Supplied text:
┏━━
The 2014 Palma Bay earthquake occurred at 02:54 Alaska Daylight Time on July 25 in the northern southeastern panhandle of the U.S. state of Alaska. The earthquake registered 6.0 on the moment magnitude scale and had a maximum Mercalli intensity of IV (Light). It was centered on Palma Bay,  from Elfin Cove and  from the state capital of Juneau. Although there were no injuries or deaths, there were significant disruptions to Internet and telecommunications throughout Southeast Alaska, including to major telecom providers Alaska Communications Systems (ACS) and AT&T wireless, Internet and other communication systems.

Earthquake
The earthquake struck along the strike-slip Queen Charlotte Fault, connecting Alaska's Aleutian Islands tectonic area with Southeast Alaska. The mainshock was preceded by less than one minute by a M5.4 foreshock in the immediate area. There were also a number of other M5 or higher events in the days leading up to the main event, but Alaska state seismologist Michael West stated that there was no evidence that they were related.
┗━━
To do:
a) Answer these questions using the account of the 2014 Palma Bay earthquake:
(i) What did the earthquake register on the moment magnitude scale?
(ii) Along which fault did the earthquake strike?
(iii) What was the magnitude of the foreshock that came less than one minute before the mainshock?
b) Write the next part of the account of the 2014 Palma Bay earthquake, picking up after its final sentence.
The material that comes next has no connection to the account of the Palma Bay earthquake.

Data section:
┏━━
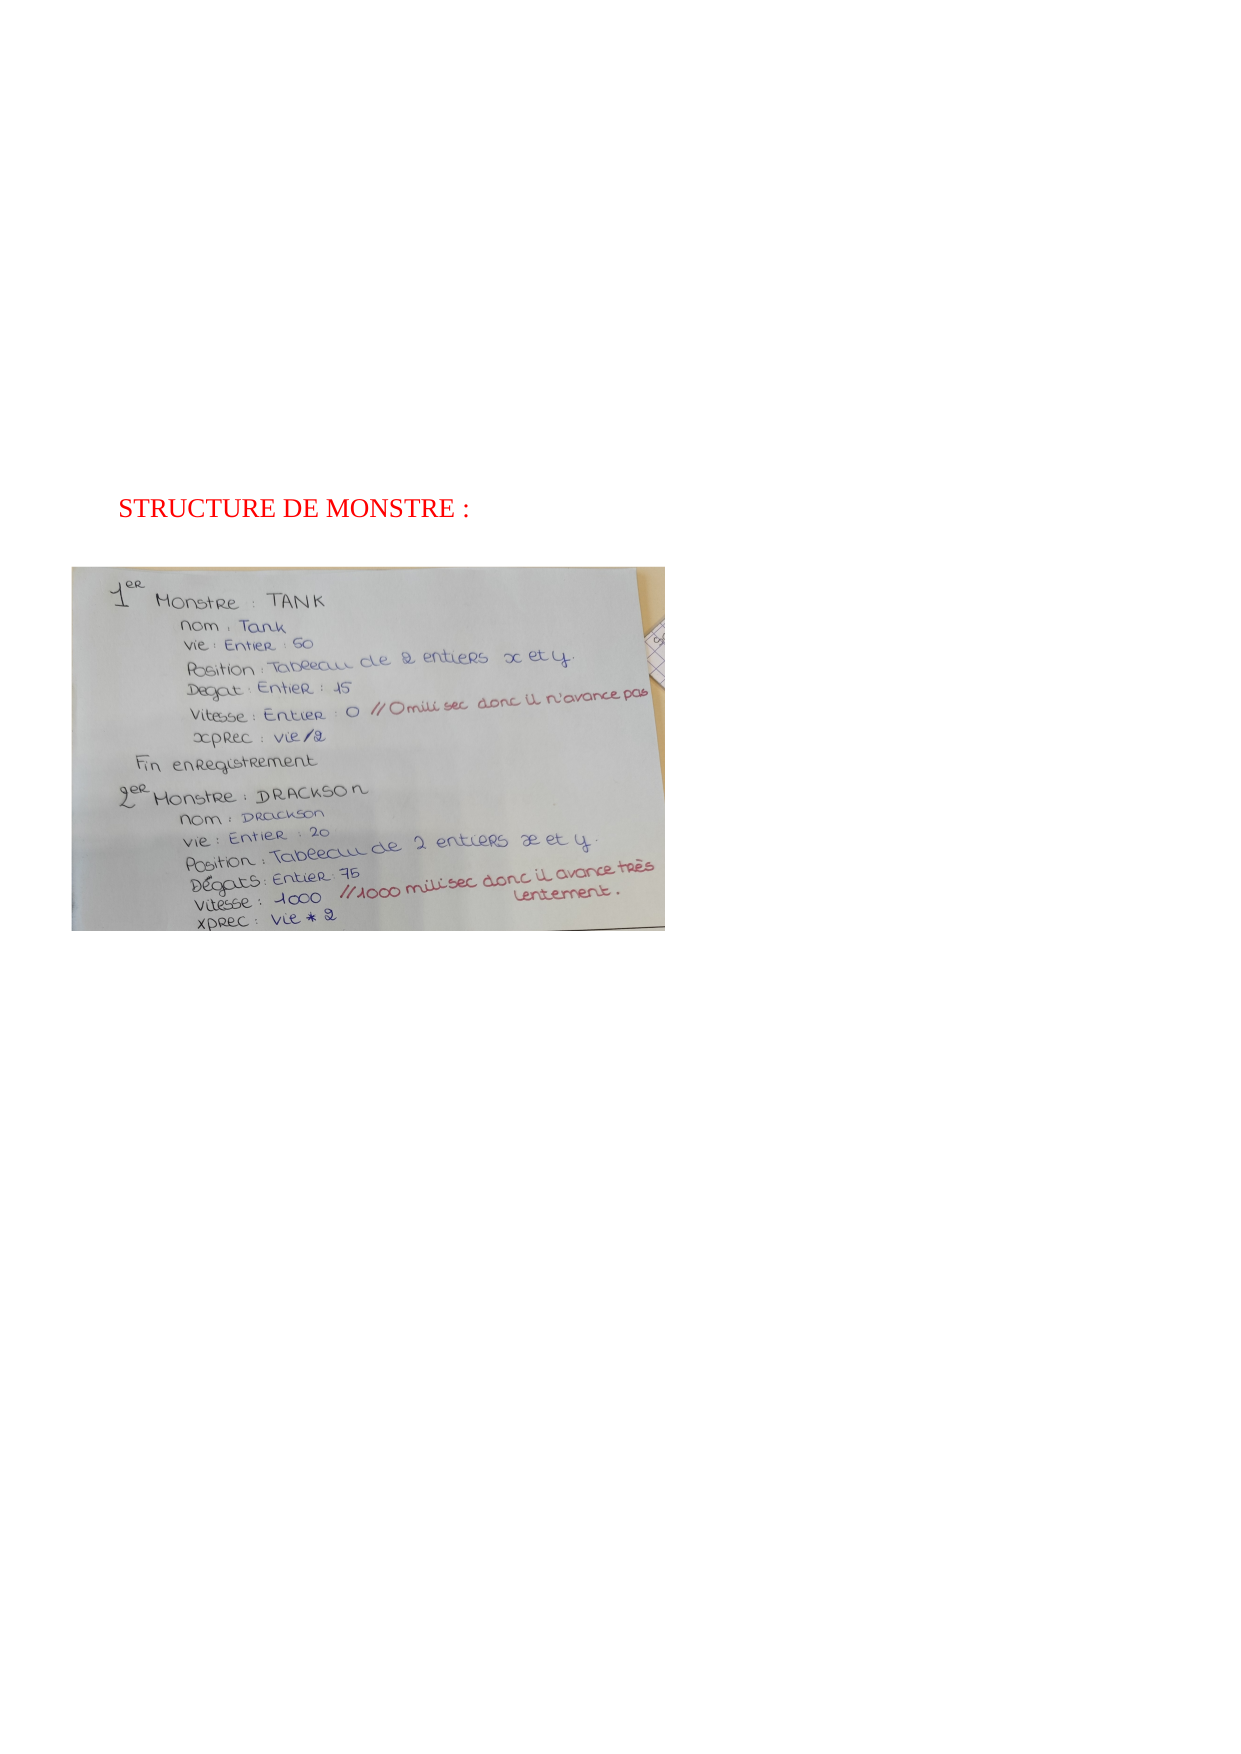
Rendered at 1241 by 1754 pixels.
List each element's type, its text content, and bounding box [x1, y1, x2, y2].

text STRUCTURE DE MONSTRE : [118, 492, 1122, 523]
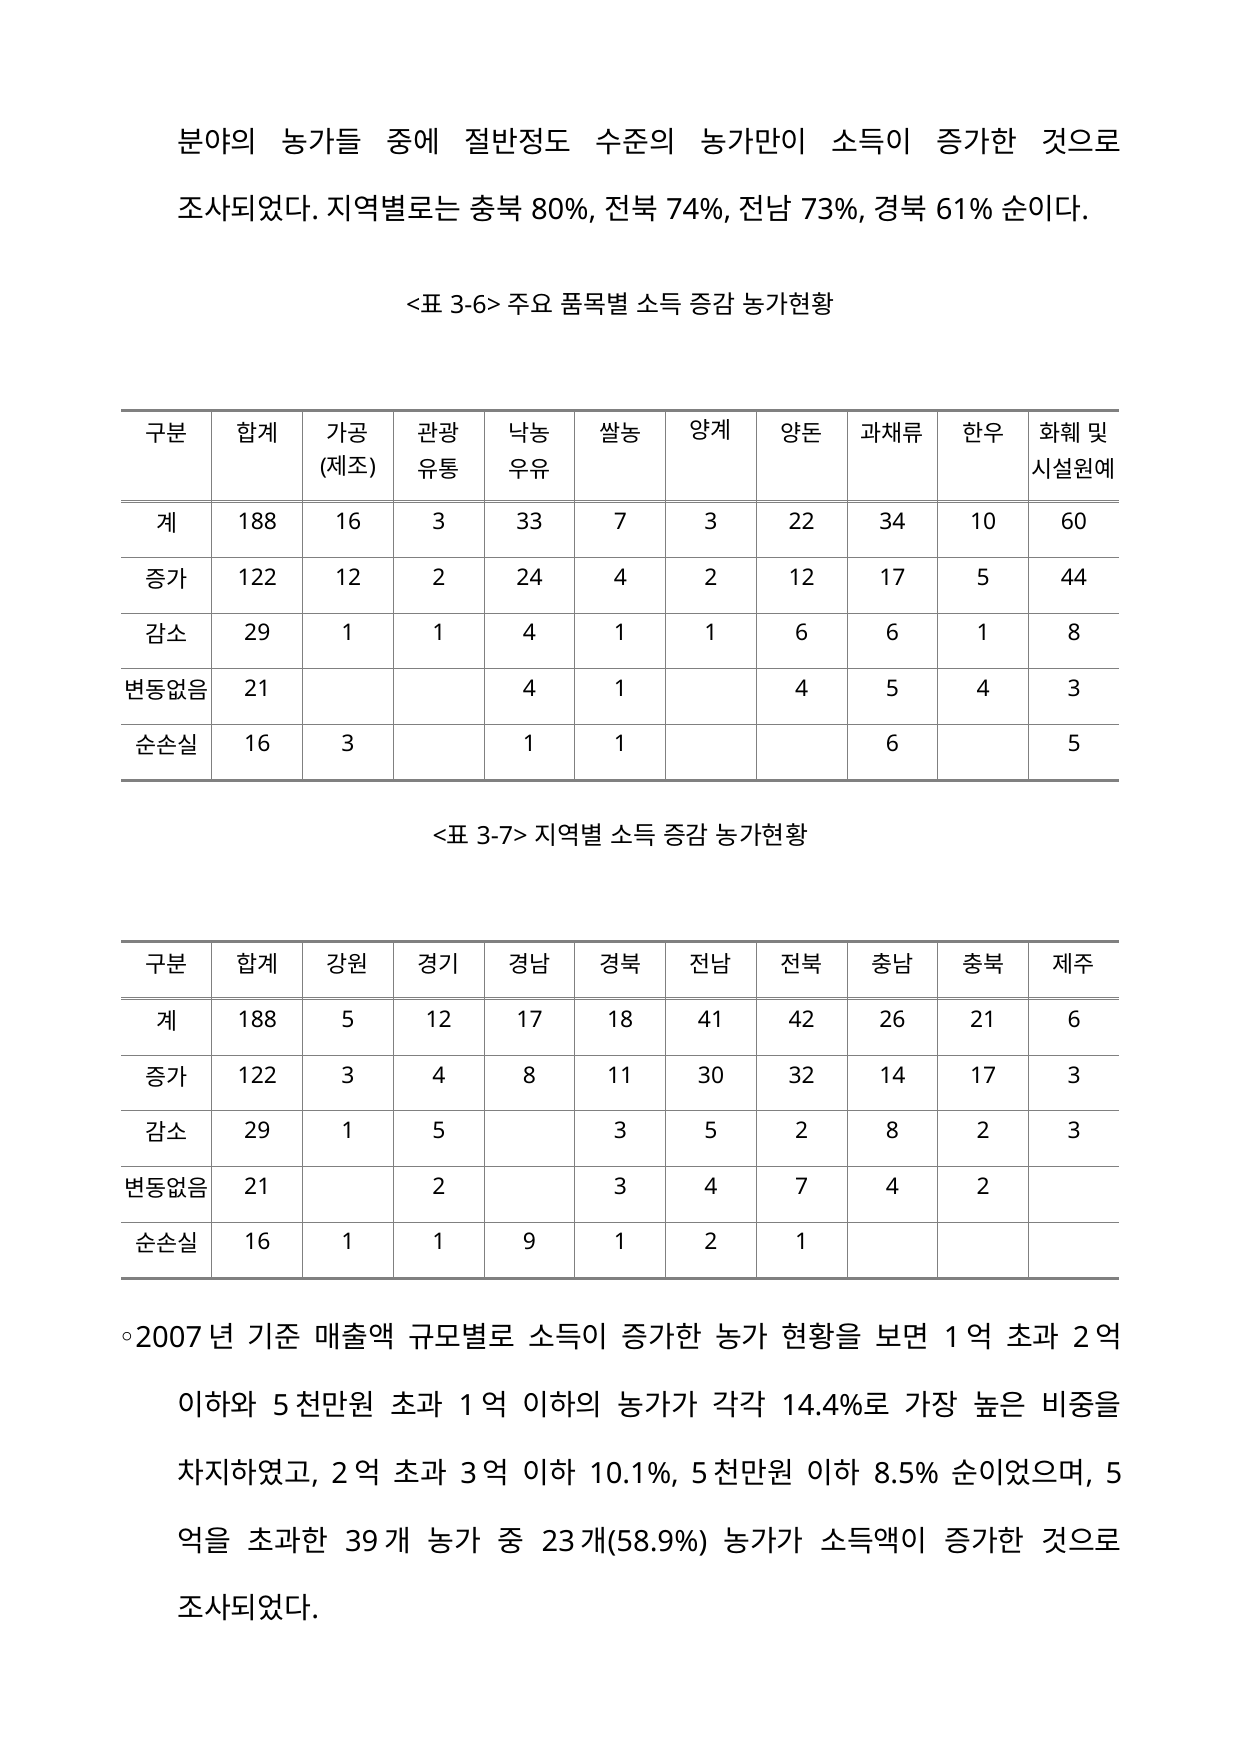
┗━━
Final results:
a)
(i) 6.0
(ii) The Queen Charlotte Fault
(iii) M5.4

b)
Damage
The earthquake caused widespread outages to telecommunications in Southeast Alaska. Cellphone, Internet and other communications were disrupted for customers of ACS and AT&T throughout the day. Businesses in the area were unable to process credit card transactions, and many local websites were inaccessible. Outages were caused by damage to undersea fiber optic cable serving the area. Other outages included the website of Alaska Electric Light & Power, the area's largest provider of electricity, although electrical service was not disrupted.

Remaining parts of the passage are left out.